Successful use cases will also make it more difficult to argue against LLM use for those of us who don’t want to use them due to ethical reasons. I’m not looking forward to that.
@zaicurity Exactly. For the carelessness, I don't think a tool absolves one of carelessness, but I do think this tool in particular—at least in the way it is implemented now—makes carelessness not only easy, but highly incentivized. Without a dizzying array of external guardrails, harmful mistakes will occur. A bit more friction in the creation might go a long way. But alas, that would not be a popular product.
And yeah, people should have a right to opt out of using these things for ethical reasons, but I do think examining those objections closely is worthwhile, if only to strengthen them.
@mttaggart ah.
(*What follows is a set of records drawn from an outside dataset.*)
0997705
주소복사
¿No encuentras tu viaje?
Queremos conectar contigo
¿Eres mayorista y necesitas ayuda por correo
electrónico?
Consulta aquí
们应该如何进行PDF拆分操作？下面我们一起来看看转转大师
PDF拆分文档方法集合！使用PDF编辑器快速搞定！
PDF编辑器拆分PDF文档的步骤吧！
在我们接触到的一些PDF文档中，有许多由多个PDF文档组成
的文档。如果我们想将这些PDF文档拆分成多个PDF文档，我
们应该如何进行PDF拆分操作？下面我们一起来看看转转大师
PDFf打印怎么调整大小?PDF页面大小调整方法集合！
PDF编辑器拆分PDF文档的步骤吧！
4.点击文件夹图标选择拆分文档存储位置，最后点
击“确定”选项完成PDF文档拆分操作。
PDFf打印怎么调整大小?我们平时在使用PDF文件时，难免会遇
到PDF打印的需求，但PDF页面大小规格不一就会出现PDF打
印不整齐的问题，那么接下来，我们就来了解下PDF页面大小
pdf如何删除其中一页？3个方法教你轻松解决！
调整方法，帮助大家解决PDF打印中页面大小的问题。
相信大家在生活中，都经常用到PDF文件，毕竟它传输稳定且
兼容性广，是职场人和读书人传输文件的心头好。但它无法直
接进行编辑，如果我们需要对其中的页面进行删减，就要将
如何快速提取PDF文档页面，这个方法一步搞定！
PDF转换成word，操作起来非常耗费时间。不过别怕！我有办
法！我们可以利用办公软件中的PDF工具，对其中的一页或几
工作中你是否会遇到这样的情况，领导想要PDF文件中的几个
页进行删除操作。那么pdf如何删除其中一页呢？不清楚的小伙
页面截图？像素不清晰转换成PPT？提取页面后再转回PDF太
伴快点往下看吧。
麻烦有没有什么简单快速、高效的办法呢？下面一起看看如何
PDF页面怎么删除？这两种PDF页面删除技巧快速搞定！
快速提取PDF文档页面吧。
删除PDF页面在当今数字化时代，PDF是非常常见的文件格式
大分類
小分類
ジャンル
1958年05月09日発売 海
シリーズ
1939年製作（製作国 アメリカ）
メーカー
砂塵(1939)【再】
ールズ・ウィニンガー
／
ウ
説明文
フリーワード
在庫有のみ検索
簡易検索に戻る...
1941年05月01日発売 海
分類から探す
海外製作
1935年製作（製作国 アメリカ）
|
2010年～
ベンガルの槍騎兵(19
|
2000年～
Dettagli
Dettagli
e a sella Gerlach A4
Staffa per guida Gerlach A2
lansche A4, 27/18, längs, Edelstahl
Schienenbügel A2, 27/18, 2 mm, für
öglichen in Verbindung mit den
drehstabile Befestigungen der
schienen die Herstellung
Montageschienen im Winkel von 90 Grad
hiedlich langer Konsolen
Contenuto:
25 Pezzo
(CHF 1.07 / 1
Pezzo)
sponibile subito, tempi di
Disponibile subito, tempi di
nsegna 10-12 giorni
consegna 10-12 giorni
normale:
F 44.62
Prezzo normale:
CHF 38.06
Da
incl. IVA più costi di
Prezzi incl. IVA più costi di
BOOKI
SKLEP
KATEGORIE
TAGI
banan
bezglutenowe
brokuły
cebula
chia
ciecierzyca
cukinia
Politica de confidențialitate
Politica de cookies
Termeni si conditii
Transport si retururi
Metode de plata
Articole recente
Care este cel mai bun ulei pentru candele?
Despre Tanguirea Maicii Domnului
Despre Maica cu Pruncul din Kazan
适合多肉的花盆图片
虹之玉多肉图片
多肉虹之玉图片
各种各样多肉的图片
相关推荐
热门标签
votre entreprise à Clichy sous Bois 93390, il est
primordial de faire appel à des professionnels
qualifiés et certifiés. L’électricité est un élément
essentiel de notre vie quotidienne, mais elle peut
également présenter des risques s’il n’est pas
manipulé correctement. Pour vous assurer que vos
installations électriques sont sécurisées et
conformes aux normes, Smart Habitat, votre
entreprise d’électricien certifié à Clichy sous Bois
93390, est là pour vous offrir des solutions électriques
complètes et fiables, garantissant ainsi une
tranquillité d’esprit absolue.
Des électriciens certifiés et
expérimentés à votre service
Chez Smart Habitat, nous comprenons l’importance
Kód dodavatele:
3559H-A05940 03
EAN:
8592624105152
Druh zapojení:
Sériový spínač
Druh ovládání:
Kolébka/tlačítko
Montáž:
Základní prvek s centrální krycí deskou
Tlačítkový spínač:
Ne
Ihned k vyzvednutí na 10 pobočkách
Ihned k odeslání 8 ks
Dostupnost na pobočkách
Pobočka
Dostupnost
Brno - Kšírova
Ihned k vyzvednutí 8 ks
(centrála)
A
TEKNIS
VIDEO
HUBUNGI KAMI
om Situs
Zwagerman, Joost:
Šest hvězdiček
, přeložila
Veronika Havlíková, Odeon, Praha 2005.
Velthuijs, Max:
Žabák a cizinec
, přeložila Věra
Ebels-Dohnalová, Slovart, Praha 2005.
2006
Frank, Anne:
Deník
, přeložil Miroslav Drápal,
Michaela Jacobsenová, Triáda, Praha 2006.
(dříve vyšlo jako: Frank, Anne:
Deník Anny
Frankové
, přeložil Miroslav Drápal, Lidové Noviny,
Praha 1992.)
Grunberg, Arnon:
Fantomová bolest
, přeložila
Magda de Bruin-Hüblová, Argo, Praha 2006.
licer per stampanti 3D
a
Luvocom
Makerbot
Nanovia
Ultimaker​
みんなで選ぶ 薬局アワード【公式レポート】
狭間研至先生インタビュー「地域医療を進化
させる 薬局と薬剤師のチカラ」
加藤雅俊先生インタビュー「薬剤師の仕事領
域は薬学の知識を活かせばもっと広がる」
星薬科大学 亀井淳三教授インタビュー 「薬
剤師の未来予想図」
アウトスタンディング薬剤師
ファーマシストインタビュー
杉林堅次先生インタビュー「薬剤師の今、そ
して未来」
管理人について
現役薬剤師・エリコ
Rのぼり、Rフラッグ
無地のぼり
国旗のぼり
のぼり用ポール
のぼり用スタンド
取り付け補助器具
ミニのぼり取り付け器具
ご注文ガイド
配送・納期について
That’s what the vaguetoot was about.
@winterknight1337 Yep. Bracing for the fallout.
@mttaggart good write up man.
@winterknight1337 Thanks, friend. Most appreciated.
@mttaggart Nice post. Yeah, the tipping point from these coding assistant creating slop, to being usable is a fairly recent thing. I'm not a coder, I'm a security engineer. So I'm used to handing over trust to a tool or SaaS service. Guardrails and layered controls are the key.
I think the skills we're learning right with how to make coding assistant write good code is a marketable skill. I feel like were back in the early days of the cloud learning a new skill that's cutting edge.
Anywho, just wanted to say I enjoyed reading your blog post. I too am struggling with all the complexities and externalities of AI.
@Xavier Thank you for reading, and for struggling!